■ **Exercise directions**: Please retype the reader comments below, word for word and in full.

■ **Quoted text**:
— START —

Re “It’s not inconceivable he would have abandoned the goal of balancing the books by 2020”
He already did
http://www.thetimes.co.uk/article/osborne-abandons-pledge-to-balance-the-books-by-2020-wslxtn3rg
Still reading 🙂 Keep up the good work!
“I suspect it will be many months – if not years – before we’re even sure what kind of mountain we’re climbing.”
As far as I can tell from the surroundings, it’s more likely that we’re walking up a creek.
Good analysis – Leadsom was a terrifying prospect, although time will tell whether May’s judgment in promoting BoJo was flawed. I’m not at all persuaded that at a time of serious crisis we want a man who has insulted half the world promoting the UK’s interests when serious negotiations lie ahead with those same countries.
The impacts on personal finance are interesting to consider. Agree that Hammond could be less inclined to help private investors (whether for pensions or FI) than Osborne was, not least because in this populist age we are seen as some kind of ‘elite’. On the other hand, Hammond is extremely financially literate, so we are unlikely to see measures that haven’t been carefully thought through.

— END —

■ **Raw data**:

— START —

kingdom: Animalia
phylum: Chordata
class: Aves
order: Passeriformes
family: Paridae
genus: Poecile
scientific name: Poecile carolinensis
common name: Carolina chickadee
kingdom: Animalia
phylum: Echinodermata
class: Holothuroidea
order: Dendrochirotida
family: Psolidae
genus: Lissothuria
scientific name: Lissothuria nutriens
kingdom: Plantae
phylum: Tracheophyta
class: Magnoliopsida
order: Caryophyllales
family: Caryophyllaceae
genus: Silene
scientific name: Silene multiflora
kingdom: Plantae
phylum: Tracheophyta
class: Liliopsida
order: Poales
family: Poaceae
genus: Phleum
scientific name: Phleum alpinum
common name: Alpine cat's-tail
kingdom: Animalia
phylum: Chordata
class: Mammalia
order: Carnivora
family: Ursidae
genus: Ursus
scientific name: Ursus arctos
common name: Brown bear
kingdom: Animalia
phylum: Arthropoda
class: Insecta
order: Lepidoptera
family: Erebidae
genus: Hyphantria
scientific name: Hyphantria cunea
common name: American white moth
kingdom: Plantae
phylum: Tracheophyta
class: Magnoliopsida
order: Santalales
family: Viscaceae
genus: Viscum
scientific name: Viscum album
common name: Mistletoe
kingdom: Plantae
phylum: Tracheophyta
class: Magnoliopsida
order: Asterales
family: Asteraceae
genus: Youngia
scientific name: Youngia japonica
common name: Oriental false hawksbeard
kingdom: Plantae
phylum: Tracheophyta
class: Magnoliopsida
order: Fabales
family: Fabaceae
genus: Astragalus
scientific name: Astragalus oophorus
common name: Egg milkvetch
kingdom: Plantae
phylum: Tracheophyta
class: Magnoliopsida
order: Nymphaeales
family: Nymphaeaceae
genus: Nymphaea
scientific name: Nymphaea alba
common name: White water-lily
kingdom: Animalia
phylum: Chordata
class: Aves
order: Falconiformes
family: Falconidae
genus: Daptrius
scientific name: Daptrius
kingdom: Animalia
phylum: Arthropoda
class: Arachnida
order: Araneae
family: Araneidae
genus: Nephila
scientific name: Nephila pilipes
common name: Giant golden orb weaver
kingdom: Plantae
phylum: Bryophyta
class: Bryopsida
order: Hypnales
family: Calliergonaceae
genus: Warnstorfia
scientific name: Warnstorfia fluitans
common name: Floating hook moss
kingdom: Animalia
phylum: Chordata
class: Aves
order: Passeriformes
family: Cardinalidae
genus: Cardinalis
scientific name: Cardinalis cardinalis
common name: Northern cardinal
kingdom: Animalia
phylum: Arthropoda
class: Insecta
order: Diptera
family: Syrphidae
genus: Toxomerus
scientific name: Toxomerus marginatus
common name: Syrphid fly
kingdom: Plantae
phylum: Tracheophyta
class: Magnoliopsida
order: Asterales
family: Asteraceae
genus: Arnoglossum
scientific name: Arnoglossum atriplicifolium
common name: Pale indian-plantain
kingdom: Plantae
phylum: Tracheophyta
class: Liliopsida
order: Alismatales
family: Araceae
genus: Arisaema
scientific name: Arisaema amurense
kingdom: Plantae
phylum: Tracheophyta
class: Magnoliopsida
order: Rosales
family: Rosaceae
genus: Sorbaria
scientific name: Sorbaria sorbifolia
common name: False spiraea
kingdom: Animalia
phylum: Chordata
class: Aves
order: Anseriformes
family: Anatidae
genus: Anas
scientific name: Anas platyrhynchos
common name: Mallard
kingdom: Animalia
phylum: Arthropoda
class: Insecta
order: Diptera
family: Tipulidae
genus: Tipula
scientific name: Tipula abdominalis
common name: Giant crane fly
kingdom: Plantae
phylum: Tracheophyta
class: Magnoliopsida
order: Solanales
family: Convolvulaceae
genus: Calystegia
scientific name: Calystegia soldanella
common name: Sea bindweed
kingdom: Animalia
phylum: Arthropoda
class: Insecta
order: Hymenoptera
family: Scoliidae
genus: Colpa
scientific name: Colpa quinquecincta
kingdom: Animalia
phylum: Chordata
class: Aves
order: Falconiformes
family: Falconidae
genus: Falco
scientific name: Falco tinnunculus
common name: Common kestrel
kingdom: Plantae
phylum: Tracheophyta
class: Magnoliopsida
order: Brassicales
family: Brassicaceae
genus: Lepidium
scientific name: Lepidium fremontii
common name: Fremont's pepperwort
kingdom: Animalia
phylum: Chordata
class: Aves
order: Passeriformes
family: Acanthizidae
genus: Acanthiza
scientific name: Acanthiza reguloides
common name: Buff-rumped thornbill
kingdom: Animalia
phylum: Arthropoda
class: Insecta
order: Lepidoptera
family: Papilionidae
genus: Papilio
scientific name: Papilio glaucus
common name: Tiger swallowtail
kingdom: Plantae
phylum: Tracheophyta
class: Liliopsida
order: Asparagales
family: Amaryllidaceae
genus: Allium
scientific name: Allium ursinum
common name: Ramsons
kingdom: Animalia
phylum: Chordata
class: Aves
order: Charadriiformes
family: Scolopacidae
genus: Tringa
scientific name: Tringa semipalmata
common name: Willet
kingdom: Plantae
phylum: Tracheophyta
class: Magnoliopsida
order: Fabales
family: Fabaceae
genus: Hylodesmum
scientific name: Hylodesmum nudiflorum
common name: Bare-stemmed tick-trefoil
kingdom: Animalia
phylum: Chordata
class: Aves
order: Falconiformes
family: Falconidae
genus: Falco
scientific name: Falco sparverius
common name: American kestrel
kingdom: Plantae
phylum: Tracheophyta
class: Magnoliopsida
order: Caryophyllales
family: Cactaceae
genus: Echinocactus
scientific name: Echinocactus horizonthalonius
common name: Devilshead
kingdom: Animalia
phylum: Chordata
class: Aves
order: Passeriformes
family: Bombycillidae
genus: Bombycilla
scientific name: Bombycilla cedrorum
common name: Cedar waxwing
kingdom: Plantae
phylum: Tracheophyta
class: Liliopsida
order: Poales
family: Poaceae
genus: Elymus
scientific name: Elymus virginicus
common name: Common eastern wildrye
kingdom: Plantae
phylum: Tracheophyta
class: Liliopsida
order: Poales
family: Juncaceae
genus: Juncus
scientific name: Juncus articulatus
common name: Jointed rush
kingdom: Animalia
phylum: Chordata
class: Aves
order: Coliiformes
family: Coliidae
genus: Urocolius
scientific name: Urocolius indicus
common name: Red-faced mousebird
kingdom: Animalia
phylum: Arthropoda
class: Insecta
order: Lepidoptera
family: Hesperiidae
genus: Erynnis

— END —

■ **Problem solution**:
Re “It’s not inconceivable he would have abandoned the goal of balancing the books by 2020”
He already did
http://www.thetimes.co.uk/article/osborne-abandons-pledge-to-balance-the-books-by-2020-wslxtn3rg
Still reading 🙂 Keep up the good work!
“I suspect it will be many months – if not years – before we’re even sure what kind of mountain we’re climbing.”
As far as I can tell from the surroundings, it’s more likely that we’re walking up a creek.
Good analysis – Leadsom was a terrifying prospect, although time will tell whether May’s judgment in promoting BoJo was flawed. I’m not at all persuaded that at a time of serious crisis we want a man who has insulted half the world promoting the UK’s interests when serious negotiations lie ahead with those same countries.
The impacts on personal finance are interesting to consider. Agree that Hammond could be less inclined to help private investors (whether for pensions or FI) than Osborne was, not least because in this populist age we are seen as some kind of ‘elite’. On the other hand, Hammond is extremely financially literate, so we are unlikely to see measures that haven’t been carefully thought through.